Book: Emotional Intelligence: Why It Can Matter More Than IQ, by Daniel Goleman — “Marshaling emotions in the service of a goal is essential for paying attention, for self-motivation and mastery, and for creativity. Emotional self-control – delaying gratification and stifling impulsiveness – underlies accomplishment of every sort.”
In his book Mastering Creative Anxiety, Eric Maisel, PhD suggests several affirmations or “thought substitutes” such as: “My body may be acting up, but I am all right; My emotions may be acting up, but I am all right; I write, but I am not my current novel; Whatever happens, the essential me will be fine.”
Article: Emotion Regulation: The 25th Character Strength, by Laura L.C. Johnson, from Positive Psychology News Daily. – “Your interpretation – either positive or negative – can influence your emotions and aftereffects, physical sensations and behaviors. One way to regulate your emotions is to be mindful of how you interpret situations.”

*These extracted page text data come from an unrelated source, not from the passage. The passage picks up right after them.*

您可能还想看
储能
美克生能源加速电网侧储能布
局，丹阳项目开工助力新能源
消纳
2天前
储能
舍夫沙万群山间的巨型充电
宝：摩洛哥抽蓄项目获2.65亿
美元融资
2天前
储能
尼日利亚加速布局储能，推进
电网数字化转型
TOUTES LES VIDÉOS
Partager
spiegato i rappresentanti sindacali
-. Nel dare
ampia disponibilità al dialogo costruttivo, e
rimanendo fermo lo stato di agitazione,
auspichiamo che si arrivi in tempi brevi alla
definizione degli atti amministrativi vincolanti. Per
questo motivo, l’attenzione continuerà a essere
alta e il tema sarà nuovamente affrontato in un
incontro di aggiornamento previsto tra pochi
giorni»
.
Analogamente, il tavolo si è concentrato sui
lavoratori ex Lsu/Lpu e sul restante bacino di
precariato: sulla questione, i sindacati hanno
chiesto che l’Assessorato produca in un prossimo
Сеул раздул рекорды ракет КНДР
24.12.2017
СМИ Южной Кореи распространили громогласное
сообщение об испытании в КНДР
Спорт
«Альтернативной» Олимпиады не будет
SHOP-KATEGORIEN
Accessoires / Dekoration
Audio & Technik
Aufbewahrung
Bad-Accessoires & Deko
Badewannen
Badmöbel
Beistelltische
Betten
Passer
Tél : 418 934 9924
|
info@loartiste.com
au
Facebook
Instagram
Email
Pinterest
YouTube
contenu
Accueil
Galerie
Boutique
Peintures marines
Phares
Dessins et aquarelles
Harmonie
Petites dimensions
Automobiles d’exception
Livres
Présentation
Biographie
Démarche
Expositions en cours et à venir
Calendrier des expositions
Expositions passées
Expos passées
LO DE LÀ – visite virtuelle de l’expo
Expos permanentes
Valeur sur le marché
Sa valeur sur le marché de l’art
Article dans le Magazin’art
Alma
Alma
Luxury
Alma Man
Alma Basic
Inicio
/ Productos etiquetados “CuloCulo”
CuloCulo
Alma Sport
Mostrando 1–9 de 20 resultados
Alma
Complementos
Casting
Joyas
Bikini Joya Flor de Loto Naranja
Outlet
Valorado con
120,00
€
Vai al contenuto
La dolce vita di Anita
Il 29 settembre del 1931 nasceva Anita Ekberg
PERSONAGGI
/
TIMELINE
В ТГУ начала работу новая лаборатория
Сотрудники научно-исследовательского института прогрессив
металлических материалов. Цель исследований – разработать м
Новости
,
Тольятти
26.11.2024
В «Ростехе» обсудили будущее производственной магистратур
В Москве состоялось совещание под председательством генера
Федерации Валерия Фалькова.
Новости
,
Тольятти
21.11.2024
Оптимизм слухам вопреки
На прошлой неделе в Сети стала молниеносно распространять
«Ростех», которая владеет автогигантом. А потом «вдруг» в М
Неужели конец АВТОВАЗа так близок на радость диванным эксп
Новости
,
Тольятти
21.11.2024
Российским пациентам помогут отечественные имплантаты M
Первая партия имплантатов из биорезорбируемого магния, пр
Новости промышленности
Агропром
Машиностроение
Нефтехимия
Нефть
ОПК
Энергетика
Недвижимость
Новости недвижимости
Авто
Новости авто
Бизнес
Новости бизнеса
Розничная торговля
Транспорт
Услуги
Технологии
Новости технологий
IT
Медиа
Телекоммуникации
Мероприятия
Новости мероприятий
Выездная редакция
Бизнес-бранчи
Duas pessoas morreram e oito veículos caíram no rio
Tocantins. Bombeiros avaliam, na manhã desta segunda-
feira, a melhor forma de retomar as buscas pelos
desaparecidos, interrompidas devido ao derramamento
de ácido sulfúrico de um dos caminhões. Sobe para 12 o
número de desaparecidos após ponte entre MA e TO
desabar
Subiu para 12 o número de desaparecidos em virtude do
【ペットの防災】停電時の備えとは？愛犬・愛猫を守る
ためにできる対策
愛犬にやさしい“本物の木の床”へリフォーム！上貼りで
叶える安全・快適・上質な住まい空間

CD program: Mindful Solutions for Stress, Anxiety, and Depression — Author Elisha Goldstein, PhD notes: “With things like depression or anxiety oftentimes people have certain styles of thinking, like catastrophizing, which is this idea that we are always expecting disasters, something terrible is going to happen from some little event that happens. We really blow it up and magnify it and this tends to amplify our anxiety.”